Как он мог, став тем, кем является сейчас, отрицать, что неоперенный птенец проявит себя так, а не иначе, переполнившись пламенным откровением, что принесли ему эти годы?
Ла-Хайн смотрел на свое растущее до гигантских размеров гололитическое изображение и упивался благоговением собравшихся людей. Если сперва призвание привело его в огромный новый мир службы Императору, потом оно же перенесло его к самому подножью Золотого Трона. Никто из людей внизу не мог испытать его чувств, но все ощущали это в словах, которые он говорил, и во взоре, обращенном на них. В своих сердцах они знали, каким он был решительным и непоколебимым в праведности.
Последние кусочки головоломки вставали на свое место.
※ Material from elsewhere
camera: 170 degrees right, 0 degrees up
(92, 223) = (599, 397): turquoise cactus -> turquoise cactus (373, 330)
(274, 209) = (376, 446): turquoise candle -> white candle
Лорд Виктор Ла-Хайн был рукой Бога-Императора, и Его воля должна быть исполнена. Ничто не должно помешать этому.
Глава пятая
Имперская церковь была двигателем, топливом которому служили молитвы, а механизмом и смазкой — кровь праведников. Возведенные во славу Бога-Императора храмы и шпили отбрасывали длинные тени среди сотен тысяч звезд. Каждый мир Империума — колыбель уникальной культуры, определяющей способ почитания Императора людьми. Для первобытных аборигенов Мирала Император был диким зверем, бродящим в темной глуши лесов. Мир-кузница Телемах восхваляла Его как Кузнеца, Творца всего сущего, а люди Лимнус Эпсилона верили, что Он жил в солнце, согревая их своим дыханием.